Just this past week DeShawn Stevenson, now of the Hawks but then of the Mavericks, said the forward-thinking approach of Mark Cuban toward 2012 free agency essentially robbed Dallas of at least getting back to the Finals against the Heat.

To his credit, Cuban wanted it all. To Dallas' detriment, it effectively, at least as Stevenson now claims, cost Dallas a season of championship contention.

In the wake of 2010 free agency, David Stern spoke of how the process drew focus to his league, created the type of offseason interest heretofore unseen in the NBA during the summer months.

Of course, what else would you expect when there was no stopping the CAA-managed manipulation of the system that ultimately placed LeBron, Wade and Bosh in South Florida?

In the wake of July 2010, the NBA attempted to do everything possible to prevent such a moment from happening again.
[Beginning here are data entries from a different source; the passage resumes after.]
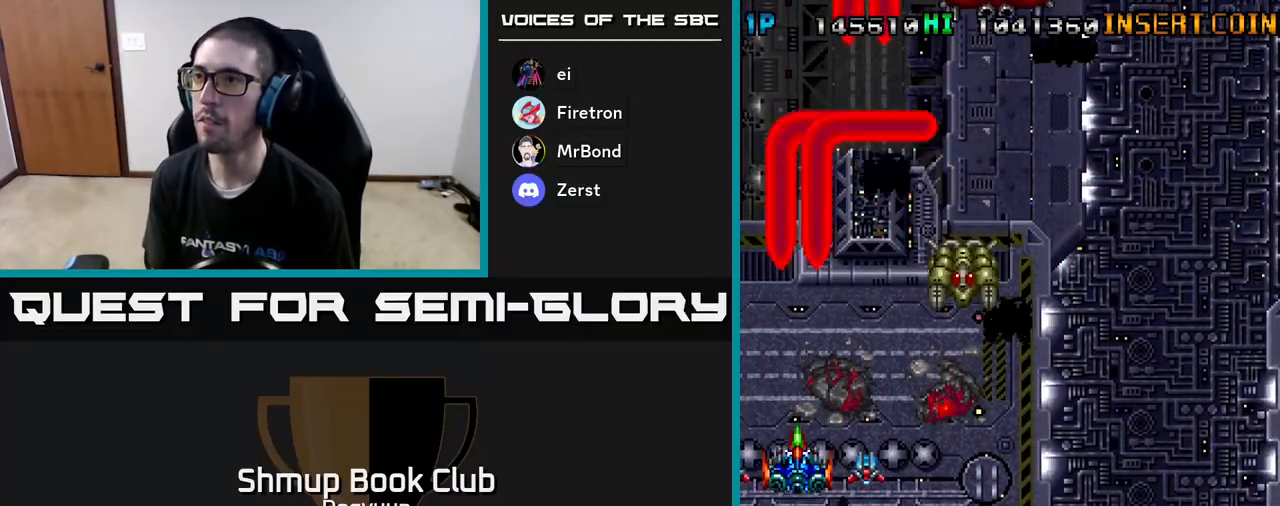
{"buttons": ["A", "DPAD_DOWN", "DPAD_RIGHT"], "events": [[50, "DPAD_RIGHT", "down"], [100, "A", "up"], [167, "A", "down"], [200, "DPAD_DOWN", "down"], [400, "A", "up"], [450, "A", "down"]]}
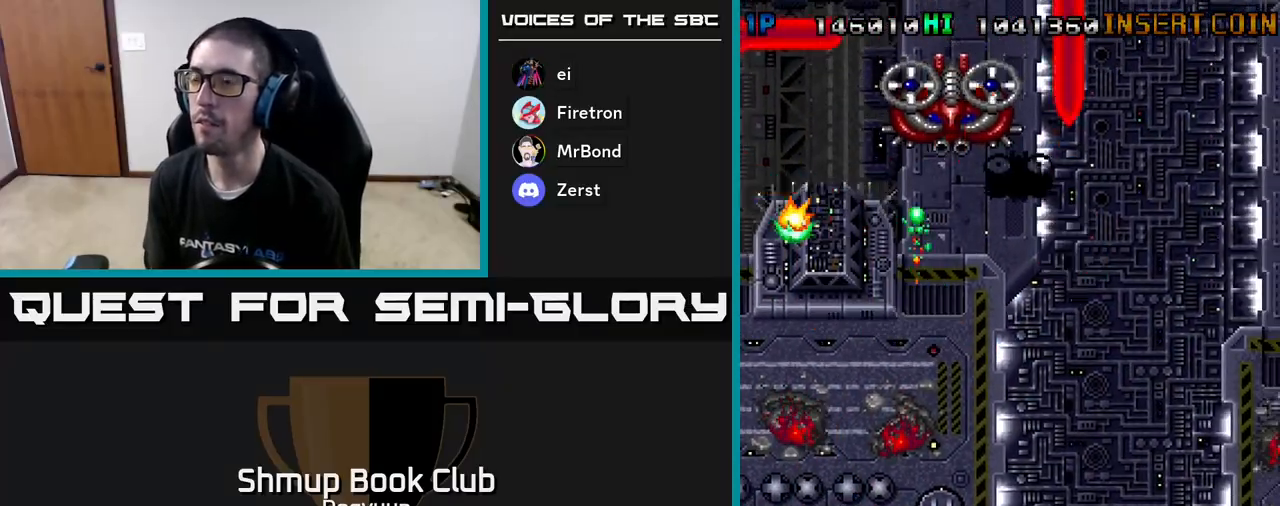
{"buttons": ["A", "DPAD_UP"], "events": [[67, "DPAD_DOWN", "up"], [150, "A", "up"], [167, "DPAD_UP", "down"], [200, "A", "down"], [250, "DPAD_RIGHT", "up"], [367, "A", "up"], [417, "A", "down"]]}
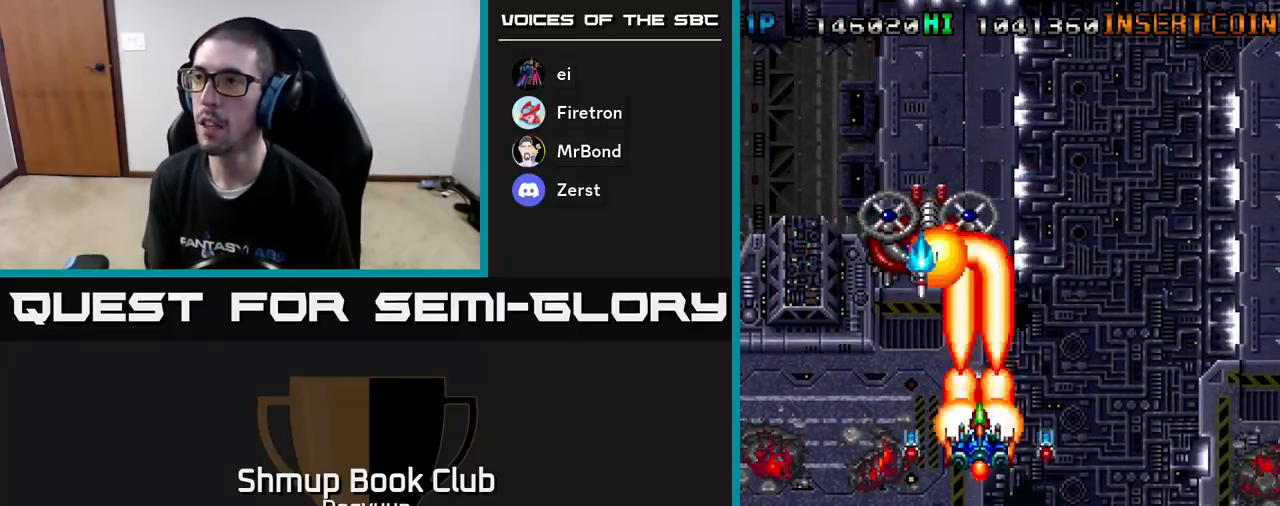
{"buttons": ["A", "DPAD_DOWN", "DPAD_RIGHT"], "events": [[83, "A", "up"], [133, "A", "down"], [150, "DPAD_UP", "up"], [267, "A", "up"], [283, "DPAD_DOWN", "down"], [300, "A", "down"], [350, "DPAD_RIGHT", "down"], [450, "A", "up"], [500, "A", "down"]]}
And it hasn't. Didn't this offseason. Won't next offseason.

But then the opt outs in some of those 2010 contracts kick in in 2014 ... when we just might see it again.

For the league's network partners, the formation of super teams has been a boon. Fans might not embrace the Heat's Big Three, but they watch, in overwhelming television numbers.

But for every Heat, there are 29 other teams who come up short.

And it could happen again in 2014.

Until then, teams have to decide whether to sell the future or sell the moment.